*** Opening of Passage shown ***

Immigrant Bengalis

Untold Stories, Forgotten Lives
Alak Basu


 

During the British rule in India some Indians, notably Bengalis from the affluent class, went to the UK to pursue higher education and become doctors, lawyers or civil servants upon their return to India. While many went to study the sciences and later join academia or research, interestingly only a handful sought to be engineers. This practice of going to the UK began to change in the 1950s and 1960s as Indian students and scholars began to trickle into American universities. Then in 1968 President Johnson signed into law a new immigration and naturalization act – and that opened the floodgate for immigration to qualified professionals from India and other parts of Asia. At that time, the job market in India for scientists, engineers, doctors and other professionals was awful, and thousands of Indians with  technical degrees and some job experience could apply for – and get – “permanent resident” visas (or “green cards”) to the US within three to six months of application.

For some of these applicants immigration to the US was a career necessity, and for others it became a fashionable thing to do. As visas were given without much hassle, fresh graduates, even people with no jobs or those who were working in substandard positions, availed themselves the opportunity to come to the “land of opportunities”. Many individuals in well-paid jobs in large corporations in India got caught up in this craze. Unfortunately some came without any sponsors or relatives to support them financially or emotionally, until they found their footing in the new country. Before coming to America, no clear picture was available to them from any source about the nature and the condition of the job market in the US at that time.

I knew three individuals from my neighborhood of Calcutta for whom things did not work out as planned, May be they made the wrong decisions, may be they were at the wrong place at the wrong time, may be they were victims of bad luck. May be they had the wrong professional backgrounds for the opportunities in front of them. No matter what, their dreams did not materialize and their lives took very unfortunate turns.

*** Close of Passage shown ***

**Actions to take:**
1) Do these statements agree with the passage on immigrant Bengalis? (a) The 1968 immigration and naturalization act was signed by President Johnson. (b) Many of the Bengalis who went to the UK sought to become engineers. (c) Qualified Indian applicants usually waited more than a year for a green card. Answer yes or no for each and quote the passage's deciding words.
2) Could you carry on the passage about immigrant Bengalis from the point where it stops?
The lines after the passage on immigrant Bengalis are separate material with no connection to it.

*** Opening of Extracted material ***

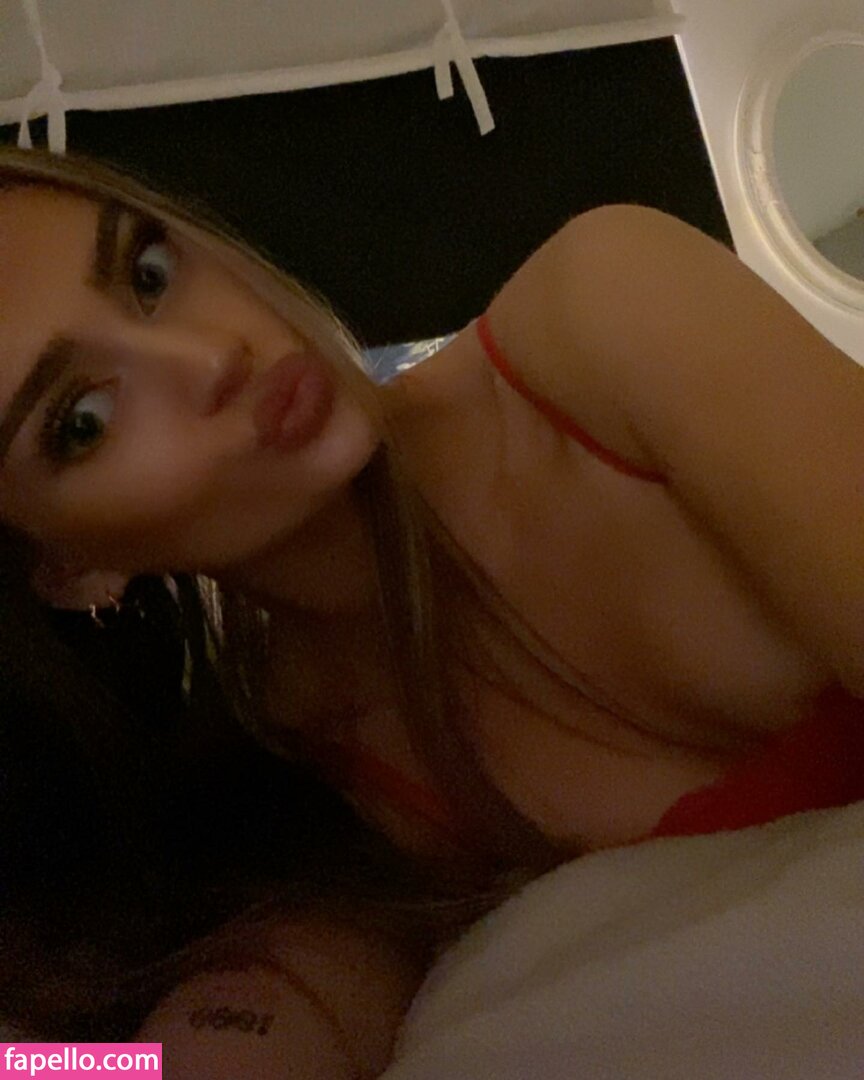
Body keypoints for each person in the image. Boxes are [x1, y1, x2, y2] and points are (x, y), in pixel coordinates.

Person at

*** Close of Extracted material ***
*** Opening of Extracted material ***

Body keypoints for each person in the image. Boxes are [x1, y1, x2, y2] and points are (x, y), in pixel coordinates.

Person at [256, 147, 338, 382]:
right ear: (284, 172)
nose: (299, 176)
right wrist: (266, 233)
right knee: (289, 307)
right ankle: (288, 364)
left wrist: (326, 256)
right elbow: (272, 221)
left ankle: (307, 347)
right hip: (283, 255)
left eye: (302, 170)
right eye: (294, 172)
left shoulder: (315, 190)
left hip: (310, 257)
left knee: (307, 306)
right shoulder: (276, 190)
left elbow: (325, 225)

*** Close of Extracted material ***

**Answers to each task:**
1)
(a) Yes: "Then in 1968 President Johnson signed into law a new immigration and naturalization act"
(b) No: "interestingly only a handful sought to be engineers"
(c) No: "within three to six months of application"

2)
*****

Let me begin with the story of a good friend of mine named Narroo.  He had graduated from IIT-Kharagpur (Civil Engineering, 1962) and was a very ambitious fellow. He married a girl from a rich family in our neighborhood right after his graduation.  It was an odd love story. For someone from a lower middle class family background it was a story-book love affair and marriage. Narroo was a very ambitious individual with a tremendous amount of self confidence. Unfortunately there was a bit of unhappiness in his marriage. With a marketing job in Esso, Narroo's income was not enough for the high society life style he and his wife had envisioned during their college years. He quit his Esso job and began a private consulting career but that also failed.  He felt that he had no choice but to leave for the UK to fulfill his career ambitions and mend his troubled marriage. In two years' time, he immigrated to the US, hoping for better luck here. After a while he ended up in a southern city. He settled there comfortably as a middle class citizen of America as a Professional Engineer (PE). He did not pursue any higher degrees as things were going alright in job and life.  I visited him occasionally and stayed in his house for a few days at a time. I had known both of them very well from my childhood.  He was enjoying a decent middle class lifestyle as an engineer with a medium size house in the south.

Then came the greed for more money and the desire for a better lifestyle.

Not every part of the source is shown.